*SOURCE DOCUMENT*
• • • • • • •
TEmBed - Tabular Embedding Test Bed

A comprehensive benchmark suite for evaluating tabular embeddings across four representation levels: cell, row, column, and table, using a diverse collection of tasks and datasets.

Section 1: Benchmark Tasks

1) Tasks on Row Level

Row Similarity Search

Description: Given an input table and a row, find the most similar row from the input table to the given row.

Approaches: Implement the row_embedding_component to provide row embeddings, or implement row_similarity_search_component to return a ranked list directly. Set run_similarity_search_based_on in the approach's supported_tasks config accordingly.

Triplet-Based Evaluation (More Similar Than)

Description: Given a triplet of rows (anchor, positive, negative), evaluate whether the anchor is more similar to the positive than to the negative row.

Approaches: Implement the row_embedding_component.

Tabular Prediction

Description: Use row embeddings as features for downstream supervised tasks (classification or regression).
• • • • • • •
*Collection entries*
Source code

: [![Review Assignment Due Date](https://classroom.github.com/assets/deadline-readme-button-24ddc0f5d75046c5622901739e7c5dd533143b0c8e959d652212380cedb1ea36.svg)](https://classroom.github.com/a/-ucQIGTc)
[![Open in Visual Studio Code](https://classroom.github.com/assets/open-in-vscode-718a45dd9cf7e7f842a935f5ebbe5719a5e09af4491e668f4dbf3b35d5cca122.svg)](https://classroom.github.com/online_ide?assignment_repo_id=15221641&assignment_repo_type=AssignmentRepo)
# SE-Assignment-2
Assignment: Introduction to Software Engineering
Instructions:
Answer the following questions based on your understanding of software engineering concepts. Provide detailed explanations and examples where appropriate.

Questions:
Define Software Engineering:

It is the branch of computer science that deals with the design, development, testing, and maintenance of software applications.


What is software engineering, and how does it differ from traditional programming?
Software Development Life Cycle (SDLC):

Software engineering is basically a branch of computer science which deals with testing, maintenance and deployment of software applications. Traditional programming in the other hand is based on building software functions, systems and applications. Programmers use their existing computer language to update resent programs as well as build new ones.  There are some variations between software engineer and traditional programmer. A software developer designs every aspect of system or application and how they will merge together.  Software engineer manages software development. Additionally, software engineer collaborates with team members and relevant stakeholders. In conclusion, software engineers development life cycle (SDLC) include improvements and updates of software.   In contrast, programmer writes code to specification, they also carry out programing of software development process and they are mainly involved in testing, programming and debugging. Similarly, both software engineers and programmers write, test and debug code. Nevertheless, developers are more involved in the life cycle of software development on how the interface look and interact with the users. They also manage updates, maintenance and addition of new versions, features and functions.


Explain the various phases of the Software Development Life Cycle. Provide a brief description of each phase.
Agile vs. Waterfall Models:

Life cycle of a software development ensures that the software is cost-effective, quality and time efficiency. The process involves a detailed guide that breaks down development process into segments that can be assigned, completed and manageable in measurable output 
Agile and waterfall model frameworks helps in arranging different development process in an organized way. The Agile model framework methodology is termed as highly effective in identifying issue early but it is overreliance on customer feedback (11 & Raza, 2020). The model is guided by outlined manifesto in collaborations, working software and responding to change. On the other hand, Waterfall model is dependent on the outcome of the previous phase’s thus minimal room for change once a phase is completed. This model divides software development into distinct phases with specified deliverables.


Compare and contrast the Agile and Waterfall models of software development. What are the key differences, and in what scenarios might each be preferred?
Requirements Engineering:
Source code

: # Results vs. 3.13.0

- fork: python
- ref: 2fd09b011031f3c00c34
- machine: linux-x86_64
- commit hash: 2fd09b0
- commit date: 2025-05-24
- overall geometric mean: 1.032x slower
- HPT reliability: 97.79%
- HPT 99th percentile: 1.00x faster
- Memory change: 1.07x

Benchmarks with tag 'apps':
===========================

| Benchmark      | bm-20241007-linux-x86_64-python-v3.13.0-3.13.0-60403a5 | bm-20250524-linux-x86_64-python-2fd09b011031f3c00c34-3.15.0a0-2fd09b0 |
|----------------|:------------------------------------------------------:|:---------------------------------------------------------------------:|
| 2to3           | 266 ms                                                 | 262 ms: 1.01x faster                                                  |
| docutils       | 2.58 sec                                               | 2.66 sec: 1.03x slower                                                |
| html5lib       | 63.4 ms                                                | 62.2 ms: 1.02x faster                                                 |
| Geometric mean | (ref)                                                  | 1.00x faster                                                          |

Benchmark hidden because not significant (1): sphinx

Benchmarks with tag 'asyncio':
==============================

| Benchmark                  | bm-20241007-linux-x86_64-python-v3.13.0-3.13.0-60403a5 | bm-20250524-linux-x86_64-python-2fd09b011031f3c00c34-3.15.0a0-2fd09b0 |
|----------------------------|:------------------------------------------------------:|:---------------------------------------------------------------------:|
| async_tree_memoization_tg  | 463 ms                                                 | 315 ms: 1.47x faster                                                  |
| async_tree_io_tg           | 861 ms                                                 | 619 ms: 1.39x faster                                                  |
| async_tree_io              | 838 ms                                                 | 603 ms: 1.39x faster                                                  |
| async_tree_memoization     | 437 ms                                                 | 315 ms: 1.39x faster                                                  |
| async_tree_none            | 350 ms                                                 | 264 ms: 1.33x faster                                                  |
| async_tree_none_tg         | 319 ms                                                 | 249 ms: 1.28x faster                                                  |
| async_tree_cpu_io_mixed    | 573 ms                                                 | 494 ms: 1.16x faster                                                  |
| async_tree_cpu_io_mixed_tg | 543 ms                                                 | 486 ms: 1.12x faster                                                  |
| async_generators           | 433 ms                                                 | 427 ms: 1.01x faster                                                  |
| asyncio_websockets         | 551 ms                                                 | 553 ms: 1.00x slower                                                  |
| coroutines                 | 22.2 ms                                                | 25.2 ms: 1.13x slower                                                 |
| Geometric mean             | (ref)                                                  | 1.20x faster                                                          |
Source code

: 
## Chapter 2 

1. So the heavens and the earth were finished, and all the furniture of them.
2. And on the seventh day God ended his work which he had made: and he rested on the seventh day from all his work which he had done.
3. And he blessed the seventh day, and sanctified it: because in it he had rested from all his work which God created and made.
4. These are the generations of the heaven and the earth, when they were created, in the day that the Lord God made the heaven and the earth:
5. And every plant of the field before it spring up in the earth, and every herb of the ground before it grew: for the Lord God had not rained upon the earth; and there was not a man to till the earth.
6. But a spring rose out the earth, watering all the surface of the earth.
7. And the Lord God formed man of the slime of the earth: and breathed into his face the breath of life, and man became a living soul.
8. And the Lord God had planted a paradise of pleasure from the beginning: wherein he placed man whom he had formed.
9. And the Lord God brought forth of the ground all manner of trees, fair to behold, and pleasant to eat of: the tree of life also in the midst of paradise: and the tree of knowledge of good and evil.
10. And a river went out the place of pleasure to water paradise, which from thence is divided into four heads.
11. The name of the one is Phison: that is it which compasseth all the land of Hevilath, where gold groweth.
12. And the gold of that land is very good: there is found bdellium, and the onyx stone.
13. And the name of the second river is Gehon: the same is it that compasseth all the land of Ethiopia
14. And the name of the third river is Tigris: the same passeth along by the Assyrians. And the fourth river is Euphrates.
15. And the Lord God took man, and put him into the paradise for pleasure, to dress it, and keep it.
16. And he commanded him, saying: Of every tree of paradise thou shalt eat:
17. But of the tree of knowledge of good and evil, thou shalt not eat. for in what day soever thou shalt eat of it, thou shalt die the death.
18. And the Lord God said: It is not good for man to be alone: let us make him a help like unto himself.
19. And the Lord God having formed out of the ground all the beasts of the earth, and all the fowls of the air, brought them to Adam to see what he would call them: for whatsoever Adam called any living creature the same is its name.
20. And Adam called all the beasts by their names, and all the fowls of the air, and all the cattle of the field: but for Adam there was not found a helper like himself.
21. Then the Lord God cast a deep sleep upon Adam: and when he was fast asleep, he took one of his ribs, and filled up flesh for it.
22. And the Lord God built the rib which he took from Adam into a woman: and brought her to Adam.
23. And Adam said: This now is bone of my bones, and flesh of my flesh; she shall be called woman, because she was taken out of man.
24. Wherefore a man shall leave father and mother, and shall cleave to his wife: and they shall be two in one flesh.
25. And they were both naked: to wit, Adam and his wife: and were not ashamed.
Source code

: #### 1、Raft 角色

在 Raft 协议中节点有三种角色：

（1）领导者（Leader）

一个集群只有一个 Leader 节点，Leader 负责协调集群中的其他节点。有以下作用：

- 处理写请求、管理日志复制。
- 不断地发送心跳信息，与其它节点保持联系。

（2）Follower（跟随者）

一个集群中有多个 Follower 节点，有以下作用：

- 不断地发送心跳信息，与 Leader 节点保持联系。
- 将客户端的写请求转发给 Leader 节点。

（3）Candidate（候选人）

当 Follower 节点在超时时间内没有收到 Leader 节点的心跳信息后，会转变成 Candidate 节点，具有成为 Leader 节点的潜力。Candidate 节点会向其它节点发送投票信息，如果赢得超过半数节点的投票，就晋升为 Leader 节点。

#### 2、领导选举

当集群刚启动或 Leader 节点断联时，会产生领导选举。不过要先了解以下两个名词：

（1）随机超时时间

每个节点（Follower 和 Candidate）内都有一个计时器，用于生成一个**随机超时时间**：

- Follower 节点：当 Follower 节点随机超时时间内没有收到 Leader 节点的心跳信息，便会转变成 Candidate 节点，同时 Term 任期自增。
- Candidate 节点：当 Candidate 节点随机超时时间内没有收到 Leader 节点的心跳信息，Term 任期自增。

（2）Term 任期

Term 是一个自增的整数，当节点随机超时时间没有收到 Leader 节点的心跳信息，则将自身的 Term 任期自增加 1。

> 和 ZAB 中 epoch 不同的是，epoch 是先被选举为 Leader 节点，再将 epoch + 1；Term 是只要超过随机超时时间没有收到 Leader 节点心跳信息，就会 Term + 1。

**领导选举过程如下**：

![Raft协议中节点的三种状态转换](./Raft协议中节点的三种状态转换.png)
• • • • • • •
*WHAT TO WORK ON*
a) Per the TEmBed description, which component must be implemented for the triplet-based evaluation task?
b) From the TEmBed description, extract the part that opens with the words containing "Description: Given an" and closes with "the negative row.".
c) Using the TEmBed description, mark each statement yes or no and quote the words that decide it: (i) TEmBed evaluates tabular embeddings at four representation levels. (ii) Tabular Prediction uses row embeddings only for regression tasks. (iii) Row Similarity Search looks for the most similar row in a different table from the input table.

*TASK-BY-TASK SOLUTIONS*
a) The row_embedding_component.

b)
Description: Given an input table and a row, find the most similar row from the input table to the given row.

Approaches: Implement the row_embedding_component to provide row embeddings, or implement row_similarity_search_component to return a ranked list directly. Set run_similarity_search_based_on in the approach's supported_tasks config accordingly.

Triplet-Based Evaluation (More Similar Than)

Description: Given a triplet of rows (anchor, positive, negative), evaluate whether the anchor is more similar to the positive than to the negative row.

c)
(i) Yes: "across four representation levels: cell, row, column, and table"
(ii) No: "for downstream supervised tasks (classification or regression)"
(iii) No: "find the most similar row from the input table to the given row"